[Opening Excerpted data section]
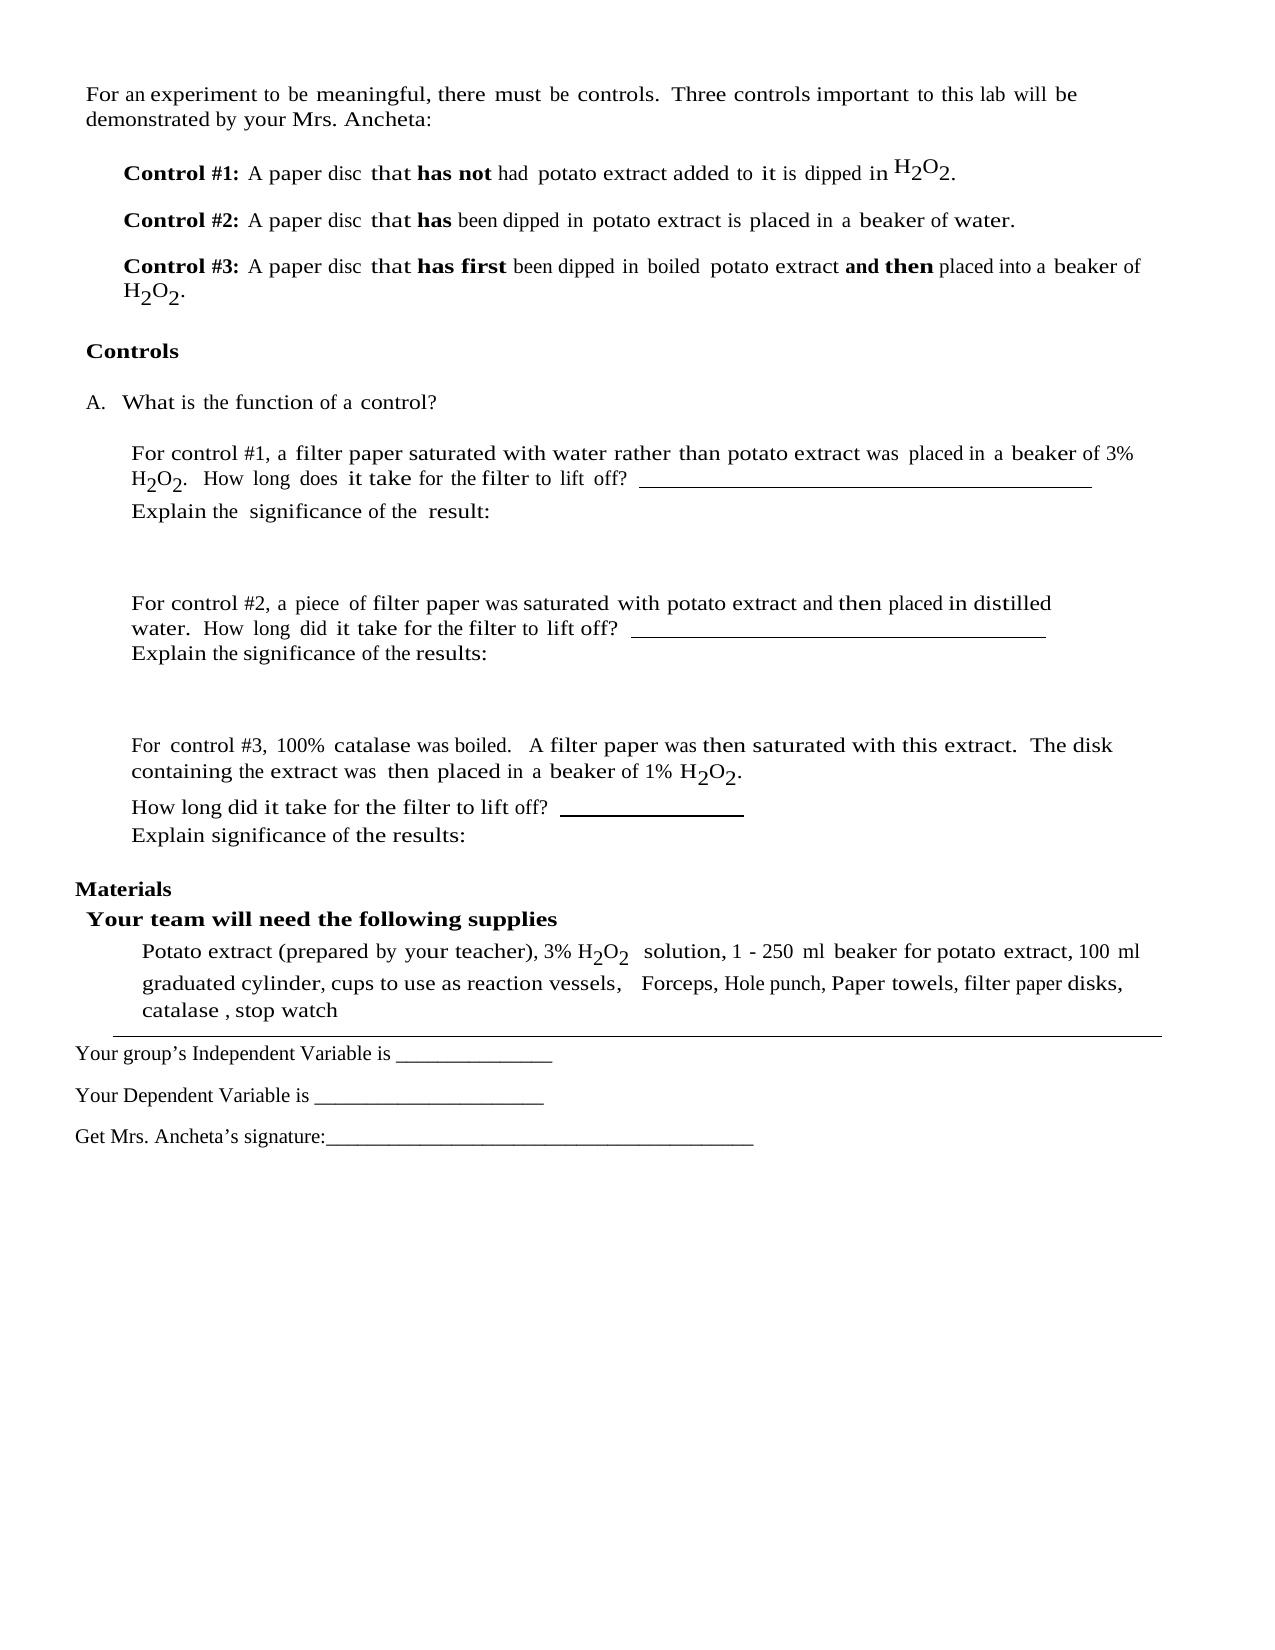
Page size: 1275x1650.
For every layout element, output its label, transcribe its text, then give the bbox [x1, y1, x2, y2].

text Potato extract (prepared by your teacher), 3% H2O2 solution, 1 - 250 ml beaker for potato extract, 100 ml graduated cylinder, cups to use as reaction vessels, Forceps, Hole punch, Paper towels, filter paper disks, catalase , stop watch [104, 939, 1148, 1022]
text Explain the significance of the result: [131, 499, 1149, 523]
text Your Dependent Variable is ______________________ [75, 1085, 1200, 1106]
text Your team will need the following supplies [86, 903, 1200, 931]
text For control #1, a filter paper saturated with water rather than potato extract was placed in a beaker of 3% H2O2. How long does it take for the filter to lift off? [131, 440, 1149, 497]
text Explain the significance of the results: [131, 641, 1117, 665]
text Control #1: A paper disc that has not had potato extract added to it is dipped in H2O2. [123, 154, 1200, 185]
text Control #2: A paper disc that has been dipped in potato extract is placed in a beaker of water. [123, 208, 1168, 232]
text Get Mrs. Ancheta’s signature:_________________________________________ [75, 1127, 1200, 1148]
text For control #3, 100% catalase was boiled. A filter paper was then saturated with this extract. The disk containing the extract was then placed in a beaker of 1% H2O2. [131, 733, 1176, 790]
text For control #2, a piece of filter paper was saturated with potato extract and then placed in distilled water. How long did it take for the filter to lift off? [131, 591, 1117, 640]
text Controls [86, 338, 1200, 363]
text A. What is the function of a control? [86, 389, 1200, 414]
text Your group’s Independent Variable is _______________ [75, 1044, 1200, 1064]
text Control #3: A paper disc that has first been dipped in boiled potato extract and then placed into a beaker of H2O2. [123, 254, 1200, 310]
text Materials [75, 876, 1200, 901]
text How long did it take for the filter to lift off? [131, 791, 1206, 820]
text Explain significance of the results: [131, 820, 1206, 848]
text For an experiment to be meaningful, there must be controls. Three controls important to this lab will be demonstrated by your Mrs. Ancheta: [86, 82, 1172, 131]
[Closing Excerpted data section]
Exercise directions -
Which lines of the records above contain the word "Variable"? Report each one in full.

Exercise response -
text Your Dependent Variable is ______________________ [75, 1085, 1200, 1106]
text Your group’s Independent Variable is _______________ [75, 1044, 1200, 1064]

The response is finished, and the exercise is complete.